33. Sealing device according to one of the preceding claims, characterized in that at least two sealing bodies (54) are arranged between the clamping bodies (52, 53) with respect to the longitudinal axis (LD), with sealing bodies (54) having one or more mutually aligned conductor channels ( 70) for inserting conductors through the sealing body (54) and / or that the insertion axis (E) and the insertion axis (DA) are parallel to one another.

34. Sealing device according to one of the preceding claims, characterized in that it comprises only one conductor duct (70) or an arrangement with several conductor ducts (70), the plurality of conductor ducts (70) preferably next to one another in a row axis or in a ring, in particular circular, are arranged.

35. Sealing device according to one of the preceding claims, characterized in that it has at least one closure body (185) for closing the conductor duct (70), wherein the at least one closure body (185) can be inserted into the conductor duct (70) and out of the The conductor channel (70) can be removed so that the conductor channel (70) is free for the conductor (L) to be pushed through, the closure body (185) being held in the conductor channel (70) in a frictional and / or form-fitting manner when the clamping bodies (52, 53 ) are moved out of the clamping position and / or are in the release position.

36. Sealing device according to claim 35, characterized in that the at least one closure body (185) has at least one form-fit receptacle

(184) for positive engagement of the or one in the conductor channel (70) vorste existing constriction contour (71).

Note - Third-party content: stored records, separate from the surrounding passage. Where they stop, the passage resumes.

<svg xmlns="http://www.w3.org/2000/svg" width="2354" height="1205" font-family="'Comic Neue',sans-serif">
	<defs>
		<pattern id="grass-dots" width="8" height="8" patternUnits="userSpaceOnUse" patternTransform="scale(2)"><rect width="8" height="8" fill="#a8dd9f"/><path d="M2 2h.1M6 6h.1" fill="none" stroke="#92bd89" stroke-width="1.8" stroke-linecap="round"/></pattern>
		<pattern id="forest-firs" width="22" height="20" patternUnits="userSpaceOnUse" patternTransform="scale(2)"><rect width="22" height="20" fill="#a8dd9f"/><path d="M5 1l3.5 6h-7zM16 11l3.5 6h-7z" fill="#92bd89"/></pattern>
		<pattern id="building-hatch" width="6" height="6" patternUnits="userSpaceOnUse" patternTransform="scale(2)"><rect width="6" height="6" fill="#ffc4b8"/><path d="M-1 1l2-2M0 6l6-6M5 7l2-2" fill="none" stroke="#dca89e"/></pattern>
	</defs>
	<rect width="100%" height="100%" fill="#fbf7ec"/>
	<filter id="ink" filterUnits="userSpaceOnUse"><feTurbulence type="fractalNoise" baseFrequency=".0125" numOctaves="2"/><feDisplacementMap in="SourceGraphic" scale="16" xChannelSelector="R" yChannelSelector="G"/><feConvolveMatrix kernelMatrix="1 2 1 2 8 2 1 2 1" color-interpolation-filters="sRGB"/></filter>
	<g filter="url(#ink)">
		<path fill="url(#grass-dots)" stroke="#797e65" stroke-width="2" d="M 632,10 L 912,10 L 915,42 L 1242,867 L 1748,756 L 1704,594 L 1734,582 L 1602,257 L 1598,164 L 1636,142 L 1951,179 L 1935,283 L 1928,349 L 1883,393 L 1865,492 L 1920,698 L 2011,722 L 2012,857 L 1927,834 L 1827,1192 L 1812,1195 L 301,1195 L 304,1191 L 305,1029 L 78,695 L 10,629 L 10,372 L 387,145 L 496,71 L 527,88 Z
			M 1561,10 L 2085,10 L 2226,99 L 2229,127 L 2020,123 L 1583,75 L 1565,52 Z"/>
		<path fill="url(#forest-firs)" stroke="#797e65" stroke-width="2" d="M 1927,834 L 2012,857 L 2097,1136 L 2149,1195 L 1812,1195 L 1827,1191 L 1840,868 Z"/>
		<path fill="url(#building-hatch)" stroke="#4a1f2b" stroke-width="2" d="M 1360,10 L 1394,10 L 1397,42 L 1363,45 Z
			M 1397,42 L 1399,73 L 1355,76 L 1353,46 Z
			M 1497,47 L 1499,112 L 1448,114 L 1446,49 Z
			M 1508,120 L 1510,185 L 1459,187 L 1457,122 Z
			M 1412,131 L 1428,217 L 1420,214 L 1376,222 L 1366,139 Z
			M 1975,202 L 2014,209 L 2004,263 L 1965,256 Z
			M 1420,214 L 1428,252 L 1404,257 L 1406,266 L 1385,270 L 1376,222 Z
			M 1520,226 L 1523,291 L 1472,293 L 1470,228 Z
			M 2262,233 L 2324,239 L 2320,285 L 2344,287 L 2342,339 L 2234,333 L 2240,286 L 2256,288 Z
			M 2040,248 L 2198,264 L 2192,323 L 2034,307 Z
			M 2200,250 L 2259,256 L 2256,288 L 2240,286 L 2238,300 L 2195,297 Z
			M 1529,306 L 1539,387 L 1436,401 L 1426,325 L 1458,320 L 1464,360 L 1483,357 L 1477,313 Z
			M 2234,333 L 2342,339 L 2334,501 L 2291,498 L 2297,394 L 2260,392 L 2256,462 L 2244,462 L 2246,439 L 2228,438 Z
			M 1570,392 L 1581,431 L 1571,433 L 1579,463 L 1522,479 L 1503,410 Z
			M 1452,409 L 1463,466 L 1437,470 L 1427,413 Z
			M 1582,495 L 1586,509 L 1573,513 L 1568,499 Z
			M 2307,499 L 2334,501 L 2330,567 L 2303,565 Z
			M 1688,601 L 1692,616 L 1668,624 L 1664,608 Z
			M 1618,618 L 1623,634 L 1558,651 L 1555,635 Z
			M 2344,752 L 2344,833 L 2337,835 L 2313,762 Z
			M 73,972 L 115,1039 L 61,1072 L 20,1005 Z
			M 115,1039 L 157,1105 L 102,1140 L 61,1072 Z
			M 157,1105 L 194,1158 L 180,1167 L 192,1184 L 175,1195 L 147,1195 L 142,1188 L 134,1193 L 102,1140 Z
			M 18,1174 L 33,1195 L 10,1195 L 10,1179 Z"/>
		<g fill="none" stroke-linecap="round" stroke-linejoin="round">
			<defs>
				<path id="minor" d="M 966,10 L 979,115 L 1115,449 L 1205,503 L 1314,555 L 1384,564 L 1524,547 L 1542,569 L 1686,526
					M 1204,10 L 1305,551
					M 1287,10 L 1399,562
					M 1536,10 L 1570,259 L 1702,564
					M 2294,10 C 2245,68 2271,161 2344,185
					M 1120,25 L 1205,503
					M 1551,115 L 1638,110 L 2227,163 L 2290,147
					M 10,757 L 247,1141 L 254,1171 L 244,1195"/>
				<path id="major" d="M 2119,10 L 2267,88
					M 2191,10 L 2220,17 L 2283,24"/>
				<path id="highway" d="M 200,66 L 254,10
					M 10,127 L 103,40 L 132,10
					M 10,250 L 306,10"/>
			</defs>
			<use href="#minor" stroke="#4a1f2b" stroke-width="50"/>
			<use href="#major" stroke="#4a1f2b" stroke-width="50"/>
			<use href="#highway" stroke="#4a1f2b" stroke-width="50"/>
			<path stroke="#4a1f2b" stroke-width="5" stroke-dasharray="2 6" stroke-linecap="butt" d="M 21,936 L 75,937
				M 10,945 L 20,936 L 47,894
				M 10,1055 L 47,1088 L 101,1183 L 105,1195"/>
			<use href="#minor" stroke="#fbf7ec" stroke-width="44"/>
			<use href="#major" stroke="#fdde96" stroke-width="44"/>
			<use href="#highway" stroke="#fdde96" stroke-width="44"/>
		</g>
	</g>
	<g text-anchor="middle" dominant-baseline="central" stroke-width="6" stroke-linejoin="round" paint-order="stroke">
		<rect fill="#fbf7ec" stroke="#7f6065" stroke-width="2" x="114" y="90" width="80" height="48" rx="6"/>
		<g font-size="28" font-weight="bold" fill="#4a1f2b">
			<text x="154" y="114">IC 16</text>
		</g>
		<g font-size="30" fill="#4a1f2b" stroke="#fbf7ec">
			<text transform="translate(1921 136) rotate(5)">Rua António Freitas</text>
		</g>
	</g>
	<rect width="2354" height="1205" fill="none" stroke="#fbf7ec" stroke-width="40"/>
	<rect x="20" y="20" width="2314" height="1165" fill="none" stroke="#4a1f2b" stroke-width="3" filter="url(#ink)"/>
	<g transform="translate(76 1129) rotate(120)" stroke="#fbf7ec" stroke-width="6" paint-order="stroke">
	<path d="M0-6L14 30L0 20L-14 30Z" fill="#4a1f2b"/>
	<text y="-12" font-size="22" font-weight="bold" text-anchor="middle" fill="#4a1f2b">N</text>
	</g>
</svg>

37. Distribution device, in particular splice sleeve (6), with a distribution housing (10) which has a housing base (11) and a housing cover (15) for closing the housing base (11), so that an interior (13) of the distribution housing (10 ) is enclosed by the housing base (11) and the housing cover (15), wherein the distributor housing (10) has at least one line duct (40) for leading lines from the vicinity of the distributor device (5) into the interior space (13) of the distributor housing ( 10) and a sealing device (50) according to one of the preceding claims.